Topics: rail freight rates, federal regulator authority, tariff disputes, transportation regulation

Summary

Background

The dispute began when a Texas city decided in 1972 to switch from natural gas to coal and arranged long-term coal purchases and rail service from Wyoming. Initial rail quotes rose sharply during inflation, and the city asked the federal rail regulator (the Interstate Commerce Commission) in 1975 to set a just rate. The Commission issued a temporary $10.93 rate in 1976, later raised its calculations in 1978–79 to $16.12 and $17.23, and the railroads filed tariffs at the higher level. Federal appeals courts then vacated some Commission orders and the parties sharply disagreed about which rate applied while the Commission reconsidered.

Reasoning

The Supreme Court reviewed whether a federal court may freeze or reinstate an earlier Commission rate instead of leaving rate questions to the Commission. Citing prior cases, the Court said Congress placed primary authority over rail rates with the Commission.

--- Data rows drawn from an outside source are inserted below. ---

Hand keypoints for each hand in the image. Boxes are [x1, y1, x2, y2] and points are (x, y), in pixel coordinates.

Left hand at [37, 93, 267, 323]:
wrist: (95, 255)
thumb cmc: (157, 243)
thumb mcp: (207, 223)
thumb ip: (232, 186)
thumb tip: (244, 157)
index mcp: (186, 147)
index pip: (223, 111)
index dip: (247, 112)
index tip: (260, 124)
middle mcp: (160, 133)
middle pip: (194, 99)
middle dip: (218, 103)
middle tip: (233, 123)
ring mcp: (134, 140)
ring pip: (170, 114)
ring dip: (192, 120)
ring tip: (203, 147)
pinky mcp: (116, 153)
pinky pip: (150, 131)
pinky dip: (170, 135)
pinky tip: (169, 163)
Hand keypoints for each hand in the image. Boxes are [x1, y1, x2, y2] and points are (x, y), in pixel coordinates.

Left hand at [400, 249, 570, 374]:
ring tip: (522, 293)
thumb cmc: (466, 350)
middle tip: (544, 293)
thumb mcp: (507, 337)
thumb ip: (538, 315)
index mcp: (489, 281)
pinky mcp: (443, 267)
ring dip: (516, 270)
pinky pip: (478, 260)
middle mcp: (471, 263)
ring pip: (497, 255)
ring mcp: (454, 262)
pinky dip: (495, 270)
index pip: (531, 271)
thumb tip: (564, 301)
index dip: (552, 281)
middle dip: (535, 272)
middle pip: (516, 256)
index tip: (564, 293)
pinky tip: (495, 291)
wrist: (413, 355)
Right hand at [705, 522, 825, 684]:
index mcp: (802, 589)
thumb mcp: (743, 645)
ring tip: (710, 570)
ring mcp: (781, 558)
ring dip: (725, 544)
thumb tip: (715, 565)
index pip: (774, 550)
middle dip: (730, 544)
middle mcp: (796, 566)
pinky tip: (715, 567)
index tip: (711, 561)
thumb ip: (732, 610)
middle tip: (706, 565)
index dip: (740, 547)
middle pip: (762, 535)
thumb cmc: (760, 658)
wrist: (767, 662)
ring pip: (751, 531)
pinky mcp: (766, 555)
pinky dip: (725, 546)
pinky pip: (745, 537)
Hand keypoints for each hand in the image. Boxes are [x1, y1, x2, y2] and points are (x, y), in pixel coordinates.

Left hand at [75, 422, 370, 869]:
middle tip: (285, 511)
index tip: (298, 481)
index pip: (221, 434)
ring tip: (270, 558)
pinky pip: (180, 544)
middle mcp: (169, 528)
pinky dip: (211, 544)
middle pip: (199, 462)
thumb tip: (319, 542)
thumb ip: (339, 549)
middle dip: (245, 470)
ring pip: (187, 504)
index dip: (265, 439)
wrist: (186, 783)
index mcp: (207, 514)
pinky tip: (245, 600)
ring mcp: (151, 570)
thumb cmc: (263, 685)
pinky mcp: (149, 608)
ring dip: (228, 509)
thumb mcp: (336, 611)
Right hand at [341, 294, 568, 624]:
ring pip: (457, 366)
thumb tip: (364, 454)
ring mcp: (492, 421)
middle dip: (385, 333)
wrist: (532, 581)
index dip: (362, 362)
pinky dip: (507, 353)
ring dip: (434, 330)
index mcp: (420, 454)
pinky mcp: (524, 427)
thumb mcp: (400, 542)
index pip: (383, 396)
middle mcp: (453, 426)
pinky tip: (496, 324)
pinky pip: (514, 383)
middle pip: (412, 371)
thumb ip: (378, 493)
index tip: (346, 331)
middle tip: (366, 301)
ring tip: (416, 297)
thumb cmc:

Federal courts may review Commission orders but may not themselves fix interim rates or enjoin carriers from charging filed tariffs. The Court emphasized the practical balance: shippers can later seek reparations if a rate is found unreasonable, while carriers cannot be made whole if they are barred from collecting higher filed rates.

Real world impact

The Court reversed the appeals court and required deference to the Commission, allowing railroads to charge their filed tariffs while the Commission determines the final reasonable rate. This outcome favored carriers short term and preserves the Commission’s lead role in setting and reviewing regulated rail rates. Shippers retain the right to seek reparations if the Commission later finds overcharges.